An optical lens is a transparent transmissive optical component that is used to either converge or diverge the light emitting from a object. These transmitted light forms an image of that object.

Thin Lens formula:

$\frac{1}{u}+\frac{1}{v}=\frac{1}{f}$

Here, 

u = Object distance from lens

v = Image distance from lens

f = Focal length of the lens

Sign Convention:

1. Object Distance (u): (+) in front of lens; (-) in the back of lens
2. Image Distance (v): (-) in front of lens; (+) in the back of lens
3. Focal Length (f): (+) for convergent (convex) lens; (-) for divergent (concave) lens

Lensmaker’s equation for a thin lens:

$\frac{1}{f}=\left(n-1\right)\left(\frac{1}{R^2}-\frac{1}{R^2}\right)$

Here,

n = Refractive index of the lens material

R₁ = Radius of curvature of first surface

R₂ = Radius of curvature of second surface

Sign Convention:

1. If R₁ & R₂ are positive – Radius in the back
2. If R₁ & R₂ are negative – Radius in the front

Lateral magnification (m): It is defined as the ratio of the height of image to the height of the object viewed through a lens. It is a dimensionless quantity.

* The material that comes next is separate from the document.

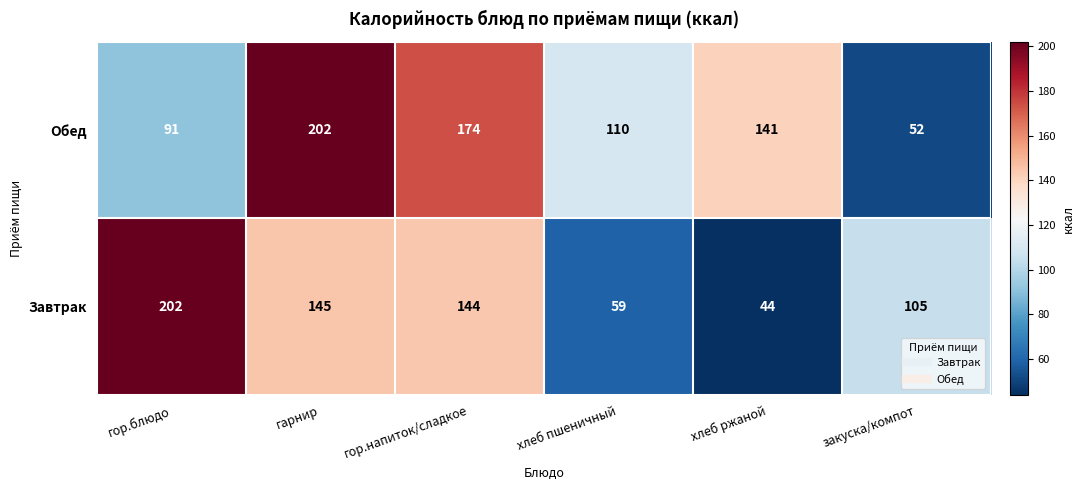

At хлеб ржаной, list the series in order from largest to smallest.

Обед, Завтрак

 $\mathit{m}\mathbf{=}\mathbf{-}\frac{\mathbf{v}}{\mathbf{u}}\mathbf{=}\frac{{\mathbf{H}}_{\mathbf{i}}}{{\mathbf{H}}_{\mathbf{0}}}$

Here,

H_o = Height of the object, and H_i = Height of the image

Sign Convention:

1. If m is positive – Image is erected
2. If m is negative – Image is inverted

For a double convex lens: 

By using Lensmaker’s formula:

$$\begin{gathered} \frac{1}{f}=\left(n-1\right)\left(\frac{1}{R_1}-\frac{1}{R_2}\right) \\ \frac{1}{8mm}=\left(1.44-1\right)\left(\frac{1}{R_1}-\frac{1}{-R_2}\right) \\ \frac{1}{8mm}=\left(1.44-1\right)\left(\frac{2}{R_1}\right) \\ {R}_1=2*0.44*8 \\ {R}_1=7.04mm \\ {R}_2=-R_1=-7.04mm \end{gathered}$$ 

Therefore, the radii of curvature of its two surfaces are +7.04 mm and -7.04 mm.

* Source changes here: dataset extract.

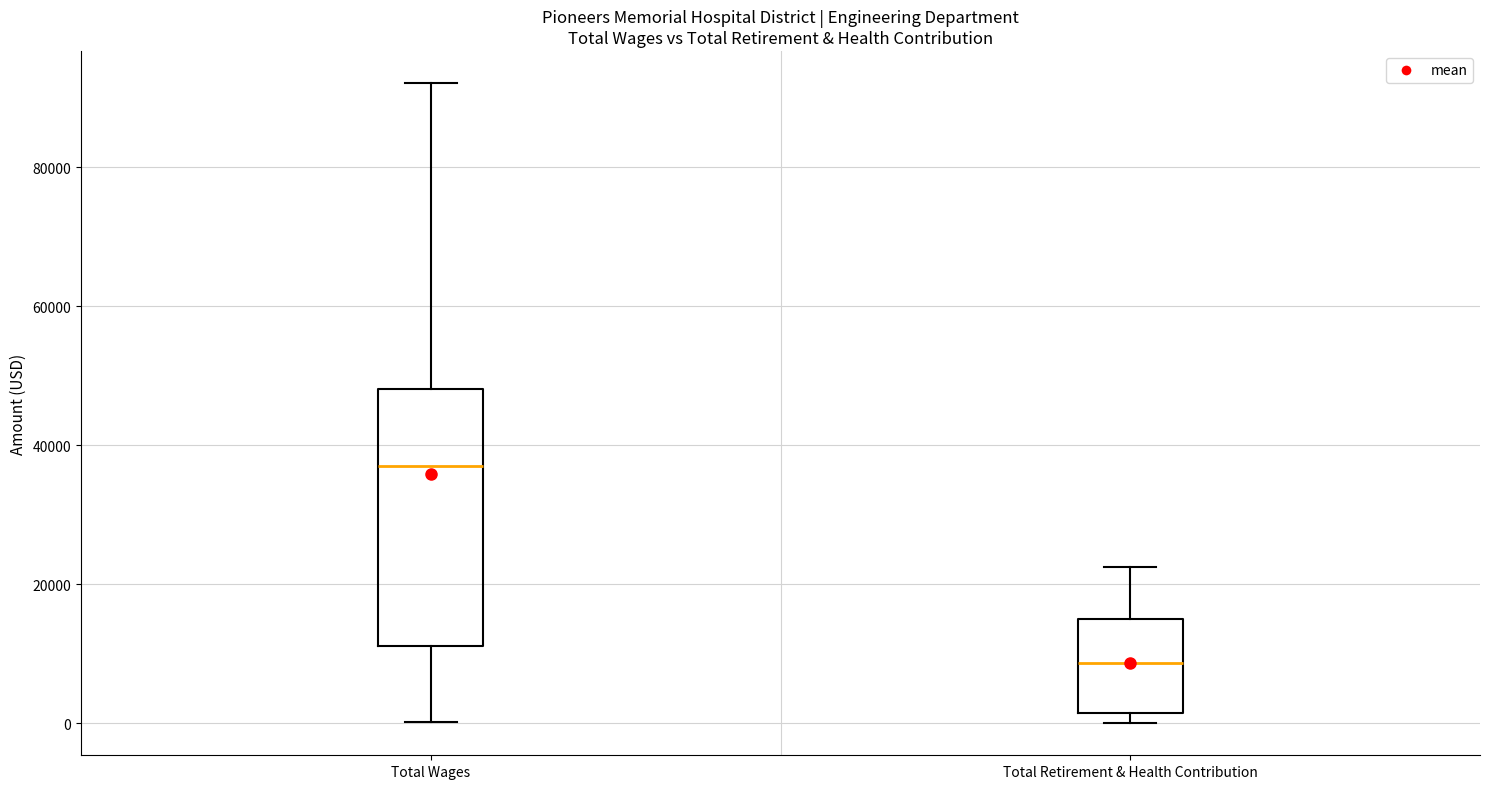

Reading left to right, transcribe this box plot: for each box, give where its median line is, the range the box spans, and where its two whiskers end, as read against the y-axis. The values are not printed on the chart, so give them approximately, as read against the axis.

Total Wages: median 36000, box 12000 to 48000, whiskers 0 to 92000
Total Retirement & Health Contribution: median 8000, box 2000 to 16000, whiskers 0 to 22000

Focal length of 1^st lens, f₁ = +8 mm = +0.8 cm

Height of object, H_o = 16 cm

Object distance, u = +30.0 cm 

By using lens formula

$$\begin{gathered} \Rightarrow \frac{1}{u}+\frac{1}{v}=\frac{1}{f_1} \\ \Rightarrow \frac{1}{+30}+\frac{1}{v_1}=\frac{1}{+0.8} \\ \Rightarrow \frac{1}{v_1}=\frac{1}{+0.8}-\frac{1}{+30} \\ \Rightarrow \frac{1}{v_1}=\frac{30-0.8}{30*0.8} \\ \Rightarrow v_1=+0.822cm \end{gathered}$$

Lateral magnification for a lens is given by

$m=-\frac{v}{u}=\frac{H_i}{H_0}$

Thus, height of the image is given by

$$\begin{gathered} H_i=\left(-\frac{v_1}{u}\right)H_0 \\ =\left(\frac{0.822cm}{30cm}\right)*16cm \\ =-0.438cm \end{gathered}$$

Therefore, the image formed by the lens is 0.822 cm to the right of the lens having a height of 0.438 cm and it is inverted in nature with respect to the object.